TEXTO -
- - - -
Nesta terça-feira, 17, uma semana após ter sido repatriado para o Brasil, em um avião da Força Aérea Brasileira (FAB), o pastor Francisco Bueno Júnior, de Araguaína, região norte do Tocantins, revelou as impressões e sentimentos que ainda permanecem em seu imaginário, depois de chegar de Israel, que passa por intensos conflitos armados contra o Hamas.

Repatriado no último dia 10 com mais quatro tocantinenses, o religioso estava em Israel desde o final de setembro, comandando uma caravana de 36 pessoas, que visitava o país, no momento em que começou os embates

Pastor Francisco Bueno Júnior durante o vôo de volta para o Brasil, vindo de Israel | Foto: arquivo pessoal

O pastor relatou que não teve medo de nada enquanto esteve em Israel, mesmo escutando todo o bombardeio, enquanto estava alojado em bunkers. “Eu não senti medo. Eu me senti extremamente responsável pelas vidas que estavam confiadas a mim. Então o sentimento de responsabilidade, de dever, o senso de proteção para trazê-las em segurança às suas famílias, aos seus territórios era o que estava na minha mente o tempo inteiro”, pontuou.

No Brasil, já em segurança, é que Bueno Júnior percebeu o quanto aquela tensão o marcou. “Coisas simples como um barulho que se assemelha a um avião, drone ou foguetes, por exemplo, me trazem uma apreensão. Coisas que não imaginava que me marcariam, me marcaram. Isso realmente pra mim foi surpreendente. Mas, também como psicólogo, eu já estou ressignificando isso e trabalhando terapeuticamente de maneira a superar todas essas marcas”, contou.
- - - -
REGISTROS DO EXERCÍCIO -
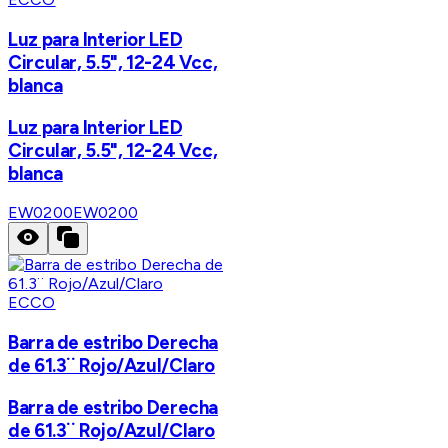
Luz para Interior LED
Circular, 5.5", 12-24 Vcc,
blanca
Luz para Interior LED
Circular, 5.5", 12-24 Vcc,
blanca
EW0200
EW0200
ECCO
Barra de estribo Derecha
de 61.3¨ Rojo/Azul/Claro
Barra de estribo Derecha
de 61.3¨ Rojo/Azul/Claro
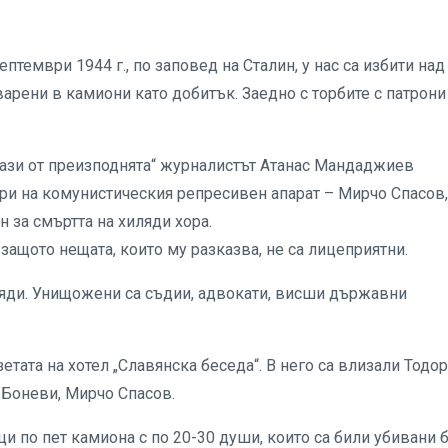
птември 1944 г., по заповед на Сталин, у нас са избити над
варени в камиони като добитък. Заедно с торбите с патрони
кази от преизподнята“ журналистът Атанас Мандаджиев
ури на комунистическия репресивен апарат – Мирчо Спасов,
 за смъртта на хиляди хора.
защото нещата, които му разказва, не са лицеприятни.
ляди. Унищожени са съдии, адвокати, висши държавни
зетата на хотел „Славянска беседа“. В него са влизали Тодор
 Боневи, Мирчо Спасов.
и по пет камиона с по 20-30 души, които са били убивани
- - - -
ATIVIDADE A -
Responda com base no texto sobre o pastor repatriado de Israel:
(i) Quantas pessoas formavam a caravana que ele comandava?
(ii) Em que dia ele foi repatriado?
(iii) Que outra profissão, além de pastor, ele diz ter?
ATIVIDADE B -
Reescreva todos os registros trocando "blanca" por "negra" e mantendo todo o resto igual. Deixe as imagens de fora.

RESPOSTA A -
(i) 36 pessoas.
(ii) No dia 10.
(iii) Psicólogo.

RESPOSTA B -
Luz para Interior LED
Circular, 5.5", 12-24 Vcc,
negra
Luz para Interior LED
Circular, 5.5", 12-24 Vcc,
negra
EW0200
EW0200
ECCO
Barra de estribo Derecha
de 61.3¨ Rojo/Azul/Claro
Barra de estribo Derecha
de 61.3¨ Rojo/Azul/Claro
птември 1944 г., по заповед на Сталин, у нас са избити над
варени в камиони като добитък. Заедно с торбите с патрони
кази от преизподнята“ журналистът Атанас Мандаджиев
ури на комунистическия репресивен апарат – Мирчо Спасов,
 за смъртта на хиляди хора.
защото нещата, които му разказва, не са лицеприятни.
ляди. Унищожени са съдии, адвокати, висши държавни
зетата на хотел „Славянска беседа“. В него са влизали Тодор
 Боневи, Мирчо Спасов.
и по пет камиона с по 20-30 души, които са били убивани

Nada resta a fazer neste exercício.